■ TEXT UNDER STUDY
------------------------------
Pension income splitting
Retirees will also benefit from the new changes with respect to Pension Income Splitting. Income splitting has not been a terribly easy thing to accomplish in Canada.
Prior to the announcement in October 2006, the two most common income splitting strategies for retirees was utilizing spousal RRSPs and splitting Canada Pension Plan (CPP). Business owners had some options to split income by paying spouses or family members and income from the business. Other than that, the government was pretty tough on income splitting. The government has been reluctant to allow couples to pool their income because that would lower tax revenues. For example, an individual who makes $70,000 per year would pay considerably more tax than a couple that earned $35,000 each.
Under the new rules, for those age 65 and over, eligible pension income for the purpose of splitting includes lifetime annuity payments under a registered pension plan, an RRSP or a deferred profit-sharing plan, and payments from a RRIF.
For those under 65 years of age, eligible pension income is limited to lifetime annuity payments from a registered pension plan and “certain other payments received as a result of the death of the individual’s spouse or common-law partner.
Right now, this is only great news for seniors, especially retired couples where one spouse has considerably more income than the other. That being said, The Finance Minister has commented on income splitting to all couples. In the example where a couple has one spouse making $70,000 per year and the other spouse earning no income, pension splitting would save them about 25% in taxes or over $4000 per year. Tax savings will vary from province to province.
Although there has been lots of grumbling about the taxation of income trusts, the government did introduce two new tax proposals that are very positive to Canadians.
------------------------------
■ PROBLEM TO WORK ON
In the pension income splitting text, about how much would pension splitting save a couple where one spouse makes $70,000 a year and the other earns nothing? The lines that come next have nothing to do with this text.

■ DATA EXCERPT
------------------------------
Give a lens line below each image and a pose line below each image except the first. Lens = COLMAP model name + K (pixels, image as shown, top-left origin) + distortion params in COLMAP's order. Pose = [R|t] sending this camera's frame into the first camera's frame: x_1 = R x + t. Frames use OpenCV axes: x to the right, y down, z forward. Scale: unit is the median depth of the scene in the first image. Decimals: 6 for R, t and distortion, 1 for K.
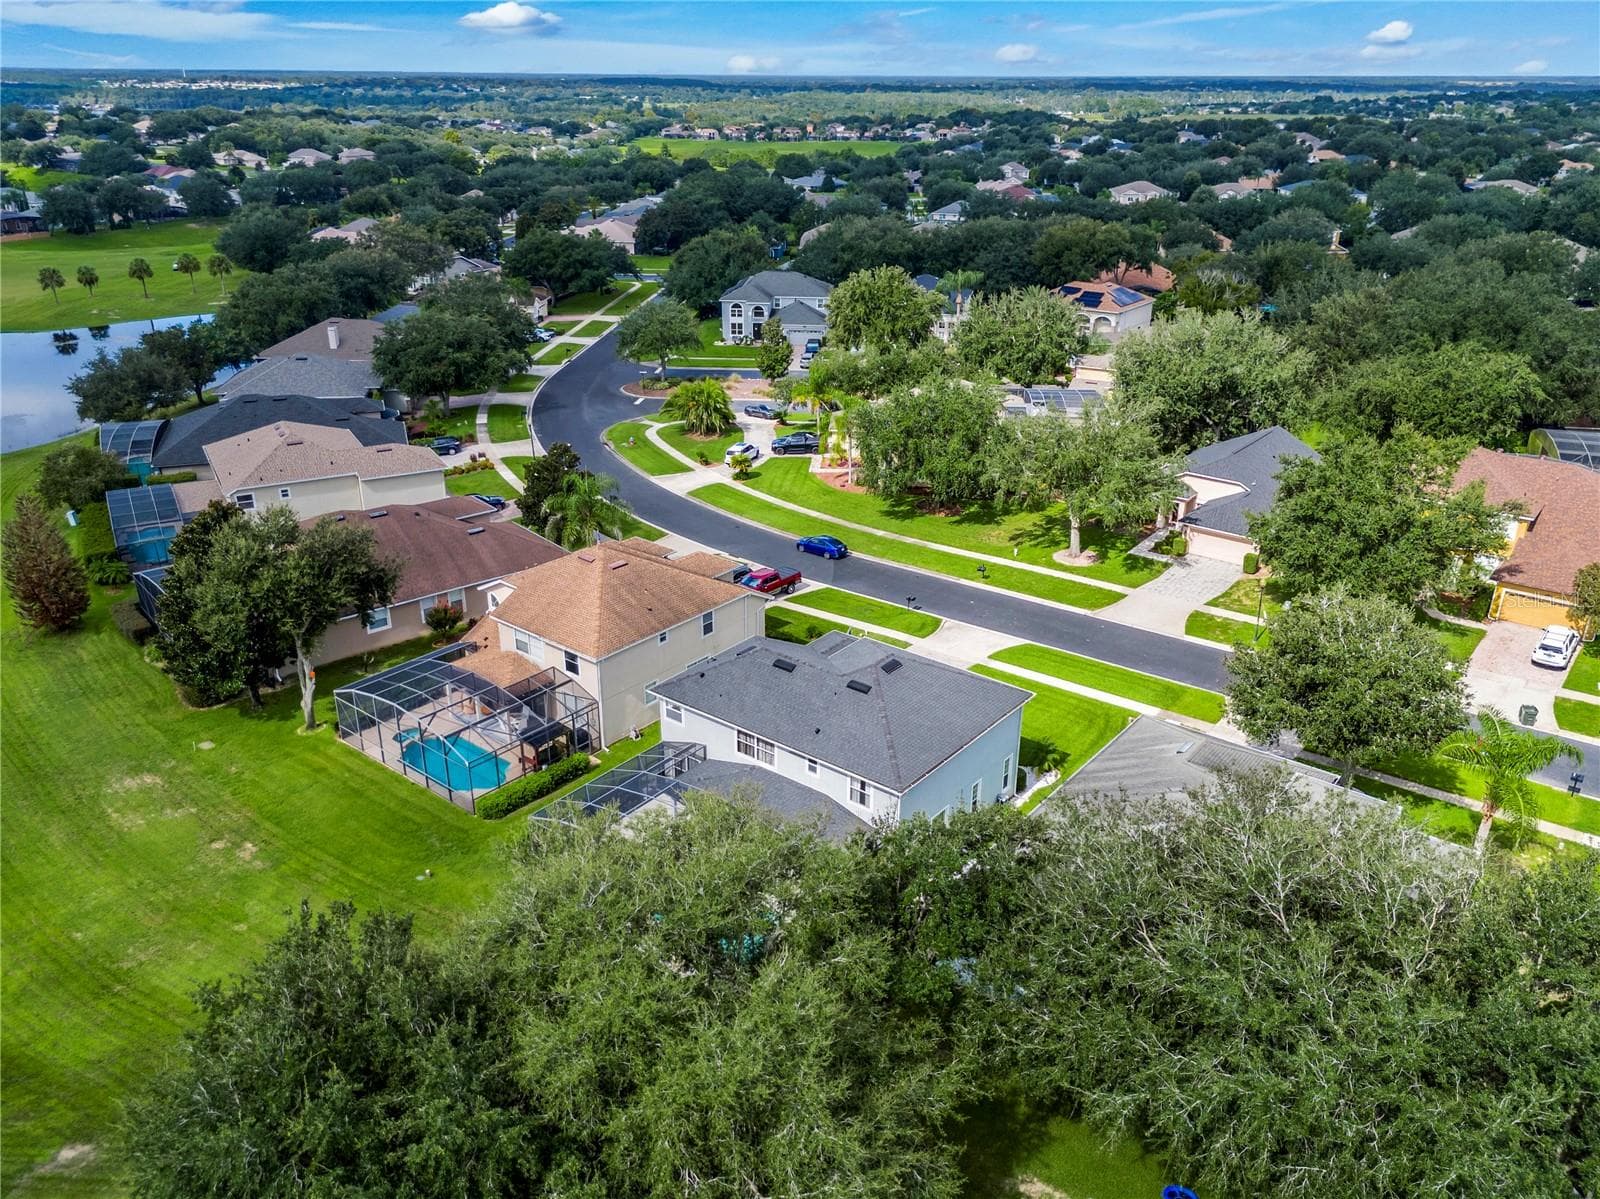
lens RADIAL K [[1206.6, 0, 800.0], [0, 1206.6, 599.5], [0, 0, 1]] dist [0.099776, -0.001920]
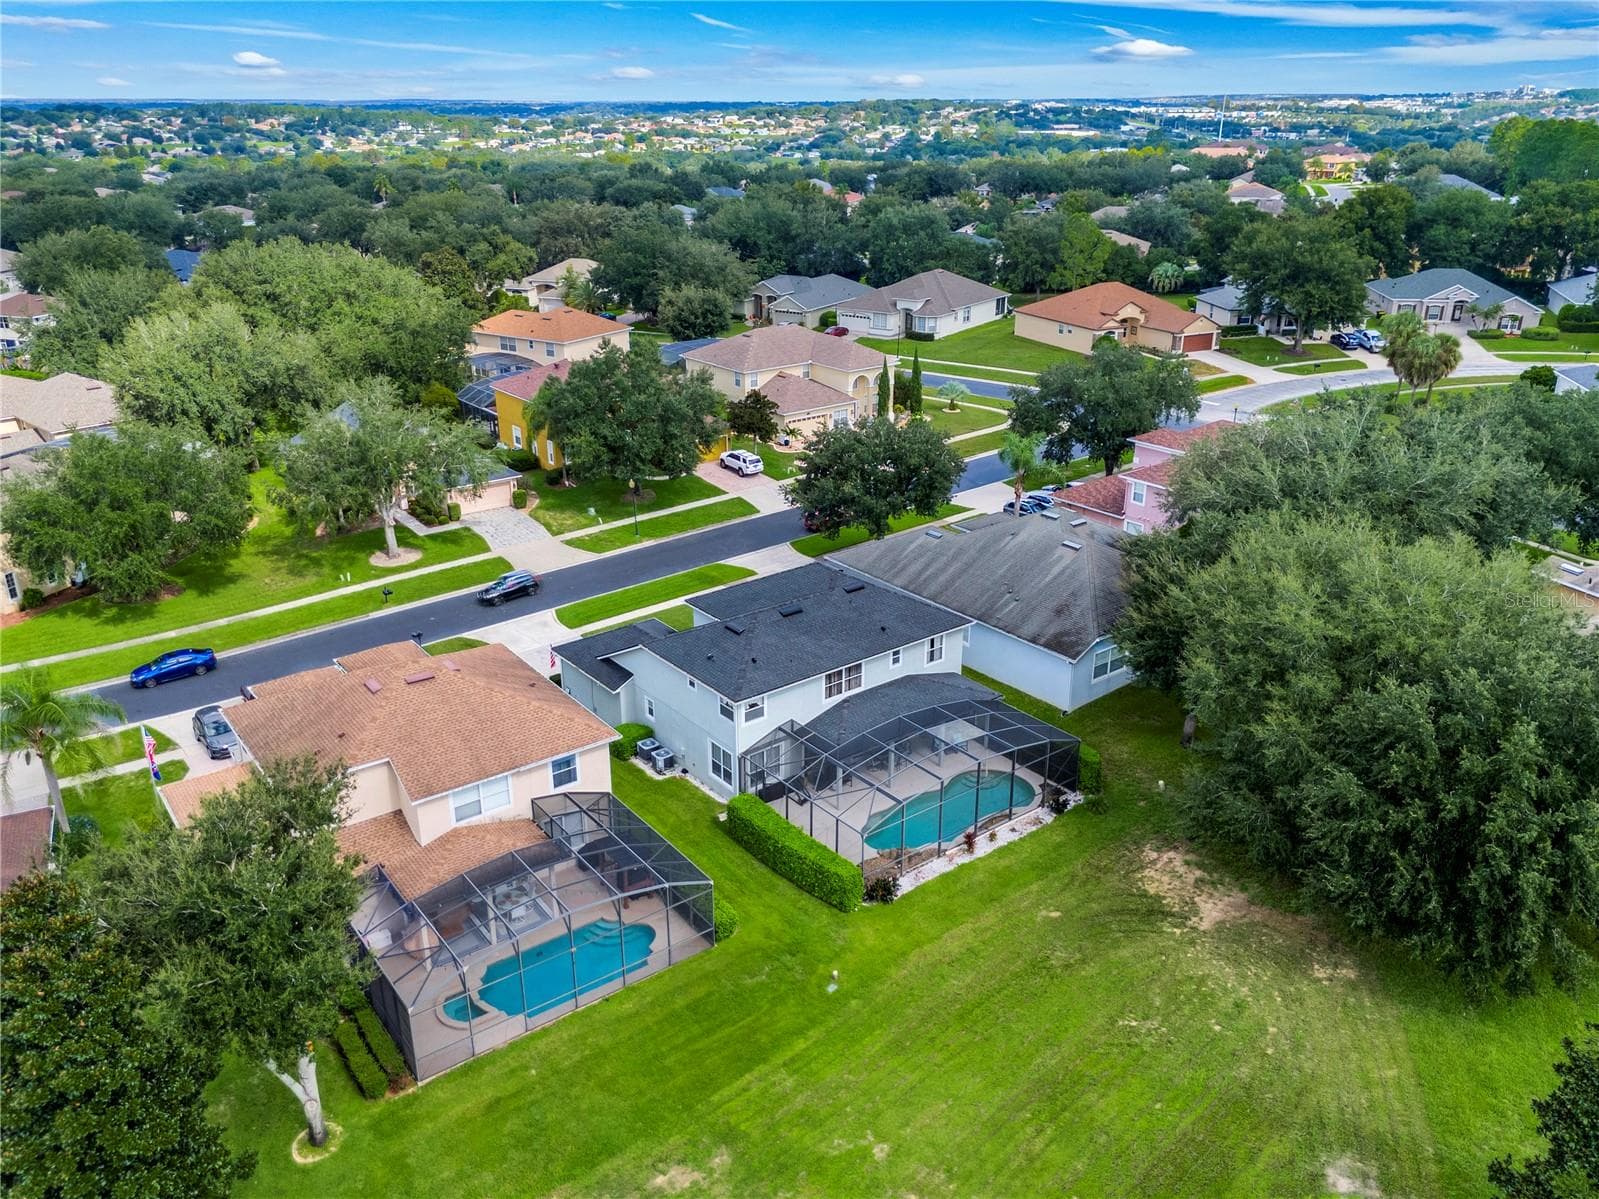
------------------------------
■ TASK RESULT
About 25% in taxes, or over $4000 per year.